- [ABOUT THIS TASK]: Reproduce the material word for word, starting at its first line and ending with the line that contains "Gordon Box (Firm) p".

- [SUPPLIED ENTRIES]:
- Opening Delimiter -

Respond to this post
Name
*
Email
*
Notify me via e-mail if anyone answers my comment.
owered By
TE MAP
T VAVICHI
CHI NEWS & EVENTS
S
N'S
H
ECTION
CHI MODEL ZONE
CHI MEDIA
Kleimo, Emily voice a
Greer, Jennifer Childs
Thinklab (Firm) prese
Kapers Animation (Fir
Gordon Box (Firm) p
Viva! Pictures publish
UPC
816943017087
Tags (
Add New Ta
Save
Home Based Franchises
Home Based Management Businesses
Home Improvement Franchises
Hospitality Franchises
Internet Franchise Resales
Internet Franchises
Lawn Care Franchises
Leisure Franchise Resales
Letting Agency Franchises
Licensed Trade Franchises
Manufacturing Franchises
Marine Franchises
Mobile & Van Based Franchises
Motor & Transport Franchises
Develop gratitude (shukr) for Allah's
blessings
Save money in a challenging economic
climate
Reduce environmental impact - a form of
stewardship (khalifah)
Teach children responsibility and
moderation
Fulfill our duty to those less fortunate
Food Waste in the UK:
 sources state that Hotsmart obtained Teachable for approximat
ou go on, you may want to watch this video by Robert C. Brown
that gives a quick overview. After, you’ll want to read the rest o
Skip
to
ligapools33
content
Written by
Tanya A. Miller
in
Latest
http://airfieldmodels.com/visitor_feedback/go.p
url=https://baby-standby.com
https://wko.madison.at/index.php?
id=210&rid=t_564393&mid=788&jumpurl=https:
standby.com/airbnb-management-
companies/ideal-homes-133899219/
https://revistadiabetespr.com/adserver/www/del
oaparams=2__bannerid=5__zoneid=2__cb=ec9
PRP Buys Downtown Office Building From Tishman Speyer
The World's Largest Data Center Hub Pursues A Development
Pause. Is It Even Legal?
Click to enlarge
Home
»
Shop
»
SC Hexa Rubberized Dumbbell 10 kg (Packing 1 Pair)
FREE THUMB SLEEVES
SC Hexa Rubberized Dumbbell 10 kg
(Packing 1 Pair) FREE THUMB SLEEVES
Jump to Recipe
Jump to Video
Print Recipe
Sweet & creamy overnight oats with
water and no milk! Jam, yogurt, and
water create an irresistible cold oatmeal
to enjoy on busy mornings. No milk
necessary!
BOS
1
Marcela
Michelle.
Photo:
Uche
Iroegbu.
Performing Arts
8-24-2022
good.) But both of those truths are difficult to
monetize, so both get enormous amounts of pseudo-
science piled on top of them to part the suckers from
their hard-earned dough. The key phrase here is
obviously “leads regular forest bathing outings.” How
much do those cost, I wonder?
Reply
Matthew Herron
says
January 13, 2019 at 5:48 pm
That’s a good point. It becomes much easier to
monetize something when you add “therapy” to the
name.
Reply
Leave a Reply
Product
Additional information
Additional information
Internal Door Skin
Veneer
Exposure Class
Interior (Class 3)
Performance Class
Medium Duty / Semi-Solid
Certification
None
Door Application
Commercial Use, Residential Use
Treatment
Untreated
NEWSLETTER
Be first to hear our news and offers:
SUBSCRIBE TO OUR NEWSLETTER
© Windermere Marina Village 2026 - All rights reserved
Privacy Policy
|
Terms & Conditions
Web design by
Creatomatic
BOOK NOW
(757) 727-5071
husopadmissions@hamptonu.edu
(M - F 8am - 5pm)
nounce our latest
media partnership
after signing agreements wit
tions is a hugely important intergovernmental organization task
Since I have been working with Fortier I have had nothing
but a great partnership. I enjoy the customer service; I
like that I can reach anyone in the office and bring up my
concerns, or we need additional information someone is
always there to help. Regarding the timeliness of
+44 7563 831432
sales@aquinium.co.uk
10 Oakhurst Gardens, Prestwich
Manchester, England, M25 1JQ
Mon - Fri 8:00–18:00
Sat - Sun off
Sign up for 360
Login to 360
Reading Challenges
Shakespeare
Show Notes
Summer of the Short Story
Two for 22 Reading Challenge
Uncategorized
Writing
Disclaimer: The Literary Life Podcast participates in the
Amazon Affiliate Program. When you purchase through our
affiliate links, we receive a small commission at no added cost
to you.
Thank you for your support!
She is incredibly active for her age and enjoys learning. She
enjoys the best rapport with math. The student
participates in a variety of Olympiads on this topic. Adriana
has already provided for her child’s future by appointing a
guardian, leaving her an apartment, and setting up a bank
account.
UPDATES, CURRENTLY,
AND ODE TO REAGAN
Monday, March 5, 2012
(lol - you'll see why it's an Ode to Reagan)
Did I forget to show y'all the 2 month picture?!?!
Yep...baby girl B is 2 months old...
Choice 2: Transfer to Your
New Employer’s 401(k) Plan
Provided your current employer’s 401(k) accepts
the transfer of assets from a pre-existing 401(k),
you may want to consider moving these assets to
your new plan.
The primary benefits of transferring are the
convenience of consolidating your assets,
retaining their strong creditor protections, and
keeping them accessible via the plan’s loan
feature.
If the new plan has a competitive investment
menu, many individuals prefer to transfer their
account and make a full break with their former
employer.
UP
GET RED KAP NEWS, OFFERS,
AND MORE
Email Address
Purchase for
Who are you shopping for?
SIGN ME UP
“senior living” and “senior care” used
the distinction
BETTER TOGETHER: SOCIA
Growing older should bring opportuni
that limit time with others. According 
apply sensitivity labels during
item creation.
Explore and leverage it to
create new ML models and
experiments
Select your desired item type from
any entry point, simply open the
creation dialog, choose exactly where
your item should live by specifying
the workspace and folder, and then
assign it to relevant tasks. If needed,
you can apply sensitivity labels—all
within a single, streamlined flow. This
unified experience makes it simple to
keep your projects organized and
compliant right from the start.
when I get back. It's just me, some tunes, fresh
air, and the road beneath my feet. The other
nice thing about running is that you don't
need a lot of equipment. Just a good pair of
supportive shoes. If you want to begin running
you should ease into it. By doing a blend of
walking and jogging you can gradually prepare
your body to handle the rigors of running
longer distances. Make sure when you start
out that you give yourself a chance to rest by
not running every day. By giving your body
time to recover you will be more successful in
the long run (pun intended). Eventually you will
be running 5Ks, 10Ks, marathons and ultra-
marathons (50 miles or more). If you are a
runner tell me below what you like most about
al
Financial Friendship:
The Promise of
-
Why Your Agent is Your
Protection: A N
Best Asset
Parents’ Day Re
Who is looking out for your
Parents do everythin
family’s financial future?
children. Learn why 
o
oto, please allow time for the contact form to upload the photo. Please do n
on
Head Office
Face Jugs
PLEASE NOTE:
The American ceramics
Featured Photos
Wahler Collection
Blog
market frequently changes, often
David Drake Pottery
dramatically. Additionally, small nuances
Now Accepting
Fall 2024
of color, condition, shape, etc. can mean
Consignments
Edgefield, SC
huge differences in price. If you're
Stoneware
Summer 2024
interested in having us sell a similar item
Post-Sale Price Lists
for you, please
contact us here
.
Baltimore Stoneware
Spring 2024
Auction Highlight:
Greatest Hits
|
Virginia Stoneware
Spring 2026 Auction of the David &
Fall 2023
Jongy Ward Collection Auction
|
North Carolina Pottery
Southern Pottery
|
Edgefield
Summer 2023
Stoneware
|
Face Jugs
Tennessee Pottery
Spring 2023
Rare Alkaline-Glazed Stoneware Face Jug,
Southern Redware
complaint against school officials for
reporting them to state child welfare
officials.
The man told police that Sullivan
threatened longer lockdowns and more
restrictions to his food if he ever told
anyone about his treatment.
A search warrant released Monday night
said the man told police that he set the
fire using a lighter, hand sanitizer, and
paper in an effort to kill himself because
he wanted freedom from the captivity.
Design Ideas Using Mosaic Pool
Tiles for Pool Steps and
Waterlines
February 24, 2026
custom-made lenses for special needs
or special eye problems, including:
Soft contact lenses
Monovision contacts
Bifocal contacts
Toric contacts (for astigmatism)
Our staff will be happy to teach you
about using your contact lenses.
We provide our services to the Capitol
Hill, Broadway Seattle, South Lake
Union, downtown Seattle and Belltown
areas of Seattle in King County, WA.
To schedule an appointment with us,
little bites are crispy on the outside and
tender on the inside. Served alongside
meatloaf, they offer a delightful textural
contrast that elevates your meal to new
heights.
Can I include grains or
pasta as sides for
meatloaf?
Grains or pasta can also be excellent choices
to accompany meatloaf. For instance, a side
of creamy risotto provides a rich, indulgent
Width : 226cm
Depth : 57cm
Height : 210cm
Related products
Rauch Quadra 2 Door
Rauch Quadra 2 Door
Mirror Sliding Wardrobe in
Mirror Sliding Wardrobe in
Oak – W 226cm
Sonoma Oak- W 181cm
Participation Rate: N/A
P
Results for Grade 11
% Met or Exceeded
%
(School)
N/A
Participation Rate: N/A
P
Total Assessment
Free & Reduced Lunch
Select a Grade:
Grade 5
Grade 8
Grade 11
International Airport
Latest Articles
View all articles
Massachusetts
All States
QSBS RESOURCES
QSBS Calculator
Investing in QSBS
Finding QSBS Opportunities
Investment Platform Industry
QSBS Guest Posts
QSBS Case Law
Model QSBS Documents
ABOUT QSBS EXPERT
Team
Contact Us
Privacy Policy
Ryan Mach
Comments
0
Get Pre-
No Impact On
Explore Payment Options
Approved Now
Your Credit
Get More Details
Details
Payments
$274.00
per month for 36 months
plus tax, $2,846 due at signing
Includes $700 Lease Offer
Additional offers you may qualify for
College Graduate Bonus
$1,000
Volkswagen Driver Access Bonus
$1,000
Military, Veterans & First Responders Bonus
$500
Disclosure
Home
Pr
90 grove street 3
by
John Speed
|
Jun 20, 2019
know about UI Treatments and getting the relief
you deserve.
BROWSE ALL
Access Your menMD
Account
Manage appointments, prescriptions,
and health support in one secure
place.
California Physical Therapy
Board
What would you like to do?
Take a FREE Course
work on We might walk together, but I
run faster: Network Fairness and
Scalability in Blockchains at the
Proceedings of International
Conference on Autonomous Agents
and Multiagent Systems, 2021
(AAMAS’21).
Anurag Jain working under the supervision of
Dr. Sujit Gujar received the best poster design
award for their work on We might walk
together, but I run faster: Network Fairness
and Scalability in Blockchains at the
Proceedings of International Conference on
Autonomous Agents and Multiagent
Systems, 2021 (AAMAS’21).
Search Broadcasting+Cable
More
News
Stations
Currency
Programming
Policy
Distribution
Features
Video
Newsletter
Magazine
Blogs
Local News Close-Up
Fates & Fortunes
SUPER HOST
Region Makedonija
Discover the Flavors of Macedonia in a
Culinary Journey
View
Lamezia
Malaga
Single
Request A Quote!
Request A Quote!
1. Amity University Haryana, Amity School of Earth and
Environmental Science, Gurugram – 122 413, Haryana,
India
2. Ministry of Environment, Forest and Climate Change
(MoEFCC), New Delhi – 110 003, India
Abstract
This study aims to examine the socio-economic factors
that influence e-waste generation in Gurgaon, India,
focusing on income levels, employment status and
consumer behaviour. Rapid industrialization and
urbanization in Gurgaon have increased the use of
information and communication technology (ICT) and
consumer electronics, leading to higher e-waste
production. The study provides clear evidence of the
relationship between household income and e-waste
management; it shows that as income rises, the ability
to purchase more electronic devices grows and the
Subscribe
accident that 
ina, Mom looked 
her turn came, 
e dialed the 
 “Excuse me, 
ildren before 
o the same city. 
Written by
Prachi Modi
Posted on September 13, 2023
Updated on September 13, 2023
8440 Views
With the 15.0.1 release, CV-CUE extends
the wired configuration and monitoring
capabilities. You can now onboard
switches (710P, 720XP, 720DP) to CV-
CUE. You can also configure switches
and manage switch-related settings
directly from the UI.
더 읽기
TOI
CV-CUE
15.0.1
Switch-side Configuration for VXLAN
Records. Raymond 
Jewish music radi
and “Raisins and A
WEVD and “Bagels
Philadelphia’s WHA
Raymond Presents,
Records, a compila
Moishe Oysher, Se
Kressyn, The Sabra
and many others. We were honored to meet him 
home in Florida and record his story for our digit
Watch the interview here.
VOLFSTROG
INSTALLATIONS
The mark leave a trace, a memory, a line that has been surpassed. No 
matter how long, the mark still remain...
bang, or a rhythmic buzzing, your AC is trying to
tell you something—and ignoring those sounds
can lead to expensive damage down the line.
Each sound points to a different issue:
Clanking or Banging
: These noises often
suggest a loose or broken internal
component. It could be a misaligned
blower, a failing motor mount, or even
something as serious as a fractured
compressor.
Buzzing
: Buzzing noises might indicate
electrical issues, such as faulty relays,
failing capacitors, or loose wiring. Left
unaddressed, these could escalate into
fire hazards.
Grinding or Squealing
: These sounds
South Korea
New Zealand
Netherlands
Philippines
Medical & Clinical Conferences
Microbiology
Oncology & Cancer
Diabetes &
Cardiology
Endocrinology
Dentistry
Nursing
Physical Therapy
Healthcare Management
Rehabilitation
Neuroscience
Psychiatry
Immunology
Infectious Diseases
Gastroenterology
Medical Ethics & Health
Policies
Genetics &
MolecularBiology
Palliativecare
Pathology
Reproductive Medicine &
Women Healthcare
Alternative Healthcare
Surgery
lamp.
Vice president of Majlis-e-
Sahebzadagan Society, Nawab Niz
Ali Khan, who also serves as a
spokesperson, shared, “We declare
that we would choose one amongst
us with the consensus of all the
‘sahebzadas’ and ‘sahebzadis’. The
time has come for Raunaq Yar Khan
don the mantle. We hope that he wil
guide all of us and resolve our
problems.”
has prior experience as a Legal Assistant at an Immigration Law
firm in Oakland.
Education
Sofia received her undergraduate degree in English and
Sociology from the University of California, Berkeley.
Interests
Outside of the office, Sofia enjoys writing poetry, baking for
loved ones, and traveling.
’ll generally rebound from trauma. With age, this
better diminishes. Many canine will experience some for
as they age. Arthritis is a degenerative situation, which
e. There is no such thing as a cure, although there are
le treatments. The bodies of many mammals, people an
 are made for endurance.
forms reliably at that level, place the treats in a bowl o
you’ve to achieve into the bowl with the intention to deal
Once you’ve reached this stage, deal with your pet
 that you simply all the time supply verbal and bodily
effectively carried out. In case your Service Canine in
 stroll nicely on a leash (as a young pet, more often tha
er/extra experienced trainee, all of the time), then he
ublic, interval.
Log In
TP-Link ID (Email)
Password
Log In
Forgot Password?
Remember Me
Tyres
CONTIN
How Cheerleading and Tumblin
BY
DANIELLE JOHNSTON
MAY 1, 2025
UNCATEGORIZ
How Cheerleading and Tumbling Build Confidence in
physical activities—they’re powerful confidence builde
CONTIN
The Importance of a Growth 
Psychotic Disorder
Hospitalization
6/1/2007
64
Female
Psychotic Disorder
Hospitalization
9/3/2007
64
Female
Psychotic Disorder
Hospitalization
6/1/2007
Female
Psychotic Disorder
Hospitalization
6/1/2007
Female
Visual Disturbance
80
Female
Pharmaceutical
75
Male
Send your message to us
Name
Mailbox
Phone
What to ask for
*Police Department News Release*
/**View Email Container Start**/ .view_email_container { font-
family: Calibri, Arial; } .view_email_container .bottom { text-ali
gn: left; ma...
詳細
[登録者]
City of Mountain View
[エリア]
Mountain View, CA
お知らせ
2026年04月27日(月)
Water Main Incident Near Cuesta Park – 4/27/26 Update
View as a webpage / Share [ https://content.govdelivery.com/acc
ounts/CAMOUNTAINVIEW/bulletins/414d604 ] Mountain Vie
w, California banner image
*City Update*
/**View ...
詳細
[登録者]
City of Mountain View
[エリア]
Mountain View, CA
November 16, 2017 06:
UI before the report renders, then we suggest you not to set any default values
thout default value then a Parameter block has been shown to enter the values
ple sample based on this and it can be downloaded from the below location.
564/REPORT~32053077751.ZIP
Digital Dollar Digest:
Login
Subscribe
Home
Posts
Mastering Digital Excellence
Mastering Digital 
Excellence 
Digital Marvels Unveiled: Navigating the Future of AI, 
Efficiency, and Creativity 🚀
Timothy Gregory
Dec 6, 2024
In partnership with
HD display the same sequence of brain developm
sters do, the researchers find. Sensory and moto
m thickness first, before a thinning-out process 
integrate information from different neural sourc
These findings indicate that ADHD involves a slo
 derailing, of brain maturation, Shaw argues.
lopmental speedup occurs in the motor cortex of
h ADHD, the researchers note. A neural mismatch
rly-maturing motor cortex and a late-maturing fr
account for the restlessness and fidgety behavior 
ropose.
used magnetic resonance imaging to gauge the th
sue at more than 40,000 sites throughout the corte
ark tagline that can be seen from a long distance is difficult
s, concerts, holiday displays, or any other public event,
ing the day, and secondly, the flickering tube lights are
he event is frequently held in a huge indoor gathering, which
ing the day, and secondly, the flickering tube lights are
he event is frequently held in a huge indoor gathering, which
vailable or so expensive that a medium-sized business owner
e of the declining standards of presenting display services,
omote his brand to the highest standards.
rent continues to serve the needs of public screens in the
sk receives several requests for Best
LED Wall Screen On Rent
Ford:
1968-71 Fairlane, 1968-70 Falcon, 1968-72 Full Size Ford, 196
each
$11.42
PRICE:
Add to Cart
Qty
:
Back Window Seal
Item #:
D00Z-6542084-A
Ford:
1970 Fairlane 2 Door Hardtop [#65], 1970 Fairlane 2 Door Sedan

- Closing Delimiter -

- [RESPONSE FOR THIS EXERCISE]:
Respond to this post
Name
*
Email
*
Notify me via e-mail if anyone answers my comment.
owered By
TE MAP
T VAVICHI
CHI NEWS & EVENTS
S
N'S
H
ECTION
CHI MODEL ZONE
CHI MEDIA
Kleimo, Emily voice a
Greer, Jennifer Childs
Thinklab (Firm) prese
Kapers Animation (Fir
Gordon Box (Firm) p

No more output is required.